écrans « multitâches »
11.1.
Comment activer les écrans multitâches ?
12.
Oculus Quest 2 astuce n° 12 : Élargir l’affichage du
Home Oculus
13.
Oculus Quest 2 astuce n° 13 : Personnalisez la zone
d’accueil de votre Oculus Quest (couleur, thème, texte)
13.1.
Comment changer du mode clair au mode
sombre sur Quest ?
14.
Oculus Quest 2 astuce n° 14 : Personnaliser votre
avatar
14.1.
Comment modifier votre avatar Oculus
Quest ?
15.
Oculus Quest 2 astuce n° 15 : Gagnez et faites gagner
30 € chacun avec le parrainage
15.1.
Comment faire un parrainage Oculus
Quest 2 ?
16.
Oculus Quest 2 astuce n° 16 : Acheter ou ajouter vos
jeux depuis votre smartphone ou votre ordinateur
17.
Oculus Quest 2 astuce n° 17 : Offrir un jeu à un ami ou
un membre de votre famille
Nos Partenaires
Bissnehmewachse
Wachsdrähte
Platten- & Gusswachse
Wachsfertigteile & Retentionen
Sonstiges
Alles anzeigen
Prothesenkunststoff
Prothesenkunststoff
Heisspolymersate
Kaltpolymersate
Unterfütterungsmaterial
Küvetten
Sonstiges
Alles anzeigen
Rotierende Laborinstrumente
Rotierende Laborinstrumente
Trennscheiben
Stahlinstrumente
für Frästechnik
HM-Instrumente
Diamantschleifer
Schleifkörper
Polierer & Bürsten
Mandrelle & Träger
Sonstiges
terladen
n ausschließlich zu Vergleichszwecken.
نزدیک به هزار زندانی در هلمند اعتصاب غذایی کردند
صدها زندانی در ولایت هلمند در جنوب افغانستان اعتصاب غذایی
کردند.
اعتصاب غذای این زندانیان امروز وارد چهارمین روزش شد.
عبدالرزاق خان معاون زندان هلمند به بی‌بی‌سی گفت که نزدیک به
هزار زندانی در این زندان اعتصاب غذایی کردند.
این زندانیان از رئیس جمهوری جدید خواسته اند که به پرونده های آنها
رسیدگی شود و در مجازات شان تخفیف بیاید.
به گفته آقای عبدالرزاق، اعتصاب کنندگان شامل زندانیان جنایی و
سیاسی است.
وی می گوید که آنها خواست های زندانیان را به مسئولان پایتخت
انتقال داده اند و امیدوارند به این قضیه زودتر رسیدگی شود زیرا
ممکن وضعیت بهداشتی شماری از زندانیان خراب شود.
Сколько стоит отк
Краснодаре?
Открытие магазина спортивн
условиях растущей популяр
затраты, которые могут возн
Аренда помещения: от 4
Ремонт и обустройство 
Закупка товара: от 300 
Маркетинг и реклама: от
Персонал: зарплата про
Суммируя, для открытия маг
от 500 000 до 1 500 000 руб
----------
→ Assigned task
Lines after the one containing "اعتصاب غذای این" are left out; every line from the start of the entries through that line is restated word for word.

→ Solution to this problem
écrans « multitâches »
11.1.
Comment activer les écrans multitâches ?
12.
Oculus Quest 2 astuce n° 12 : Élargir l’affichage du
Home Oculus
13.
Oculus Quest 2 astuce n° 13 : Personnalisez la zone
d’accueil de votre Oculus Quest (couleur, thème, texte)
13.1.
Comment changer du mode clair au mode
sombre sur Quest ?
14.
Oculus Quest 2 astuce n° 14 : Personnaliser votre
avatar
14.1.
Comment modifier votre avatar Oculus
Quest ?
15.
Oculus Quest 2 astuce n° 15 : Gagnez et faites gagner
30 € chacun avec le parrainage
15.1.
Comment faire un parrainage Oculus
Quest 2 ?
16.
Oculus Quest 2 astuce n° 16 : Acheter ou ajouter vos
jeux depuis votre smartphone ou votre ordinateur
17.
Oculus Quest 2 astuce n° 17 : Offrir un jeu à un ami ou
un membre de votre famille
Nos Partenaires
Bissnehmewachse
Wachsdrähte
Platten- & Gusswachse
Wachsfertigteile & Retentionen
Sonstiges
Alles anzeigen
Prothesenkunststoff
Prothesenkunststoff
Heisspolymersate
Kaltpolymersate
Unterfütterungsmaterial
Küvetten
Sonstiges
Alles anzeigen
Rotierende Laborinstrumente
Rotierende Laborinstrumente
Trennscheiben
Stahlinstrumente
für Frästechnik
HM-Instrumente
Diamantschleifer
Schleifkörper
Polierer & Bürsten
Mandrelle & Träger
Sonstiges
terladen
n ausschließlich zu Vergleichszwecken.
نزدیک به هزار زندانی در هلمند اعتصاب غذایی کردند
صدها زندانی در ولایت هلمند در جنوب افغانستان اعتصاب غذایی
کردند.
اعتصاب غذای این زندانیان امروز وارد چهارمین روزش شد.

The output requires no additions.